By Slick Nick
There is no doubt in my mind that Oasis were the best pop group of the 90s, using a slew of extremely uncomplex singles and albums to end the musical careers of countless raggae and eurodance acts that always seemed to top the British charts at the time. Led by unambitious song-writer Noel Gallagher and starring his knobend brother Liam, the world was theirs for the taking – before Pop Idol, of course.
As enjoyable as the early Oasis compositions were, musically they were never anything more than basic as fuck. ‘Live Forever’ from the debut album ‘Definitely Maybe’, had an opening drum beat that any child could perform after two lessons, and generally you’d be lucky to get three or four different chords in a song. Listening to Oasis and then puting on a bit of Blur, their mortal enemies, was like listening to fucking Mozart by comparison. Sadly, their most ambitious riff from another early single called ‘Cigarettes And Alcohol’ had already been written by heavy metallers T Rex around twenty five years earlier, so they couldn’t lay claim to that.
But, like a lot of bands that start out well, after a few albums and a shit ton of record sales, Oasis could no longer muster the effort to record decent music, and the decline in quality of output during the noughties was quite staggering. The band broke up soon after releasing their final album ‘Dig Out Your Soul’, one of the worst albums ever made.
These crap songs sound like the kind of music you’d find buried on a 100-track bootleg set of long-forgotten Beatles demos that were never intended for release – lifeless, boring and poorly recorded. For all the Gallagher brothers’ rock ‘n’ roll swagger and tabloid punch-ups, this final effort is like someone retiring by leaving the office quietly after an insincere presentation from their boss in front of their co-workers.

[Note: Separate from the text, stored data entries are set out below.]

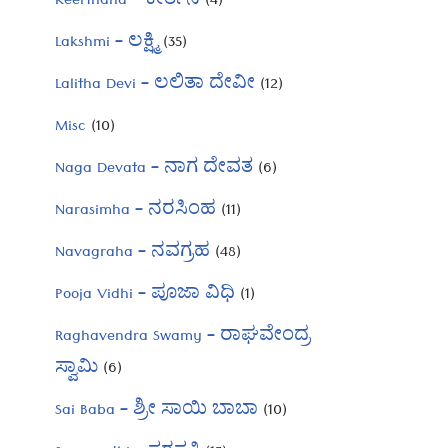
Keerthana – ಕೀರ್ತನೆ
(4)
Lakshmi – ಲಕ್ಷ್ಮಿ
(35)
Lalitha Devi – ಲಲಿತಾ ದೇವೀ
(12)
Misc
(10)
Naga Devata – ನಾಗ ದೇವತ
(6)
Narasimha – ನರಸಿಂಹ
(11)
Navagraha – ನವಗ್ರಹ
(48)
Pooja Vidhi – ಪೂಜಾ ವಿಧಿ
(1)
Raghavendra Swamy – ರಾಘವೇಂದ್ರ
ಸ್ವಾಮಿ
(6)
Sai Baba – ಶ್ರೀ ಸಾಯಿ ಬಾಬಾ
(10)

There was magic in the initial Oasis singles. Hell, if ‘Wonderwall’ came on the radio during my short commute to work every day, I’d probably punch the air (roof) with elation; I don’t go to nightclubs anymore, I wasn’t reared on a tough inner city estate and I don’t fall for the Simon Cowell PR/marketing machine, so I get very little from the British charts these days. Comparing the songs from that era to the singles from this album is like puting Manchester United against an Albanian school football team – they just don’t compare.
Lead single ‘The Shock of The Lightning’, bolstered by a staggering two chord changes for the most part, sounds like an idea for a song that still needed to be finalised in rehearsals. ‘I’m Outta Time’ is the only listenable effort here, but it still annoys me because the verse always makes me think I’m listening to Lennon’s ‘Jealous Guy’. Pleasant chorus though, reminding fans that they could still write the occasional hook when they weren’t sitting by swimming pools guzzling Director’s Bitter.
Apart from sounding like the Beatles and wearing John Lennon spectacles, Liam Gallagher even started to look exactly like George Harrison at one point. On ‘Dig Out Your Soul’, the tribute act was completed with the aping of the rather self-indulgent, ploddy sitar-driven stuff that John, Paul, George and Ringo were experimenting with in the mid–to–late sixties. If it didn’t work for the greatest band to ever set foot in a recording studio, what the fuck was it going to do for Oasis?
Noel Gallagher’s lyrics have always been appalling at the best of times. Incoherent rambling sentences ending in words that mostly rhymed with ‘away’, ‘mind’, ‘far’, ‘you’, ‘me’ and ‘why’, they tended to make even less sense than Kurt Cobain’s insane poetry. This final album didn’t break tradition; the problem was the songs were now as equally terrible as a whole. Before, no one paid much attention because the melodies and singing were so effective.
It’s a shame the band that recorded ‘(What’s The Story) Morning Glory?’ could end their careers with such an underwhelming collection of crap songs. Even their b-sides collection ‘The Masterplan’ was one of the best from 1998, better than most other bands’ proper efforts. Noel Gallagher was supposed to keep rock ‘n’ roll alive, at least from a Sunday Times supplement point of view. His declining song-writing ability combined with Simon Cowell and increasing levels of illiteracy amongst young people have now rendered the British charts almost unlistenable. And this is even before Liam Gallagher kick starts an inevitable solo career for more cigarette money.
Slowly walking down the hall, faster than a cannon ball, where were you when we were writing shit music?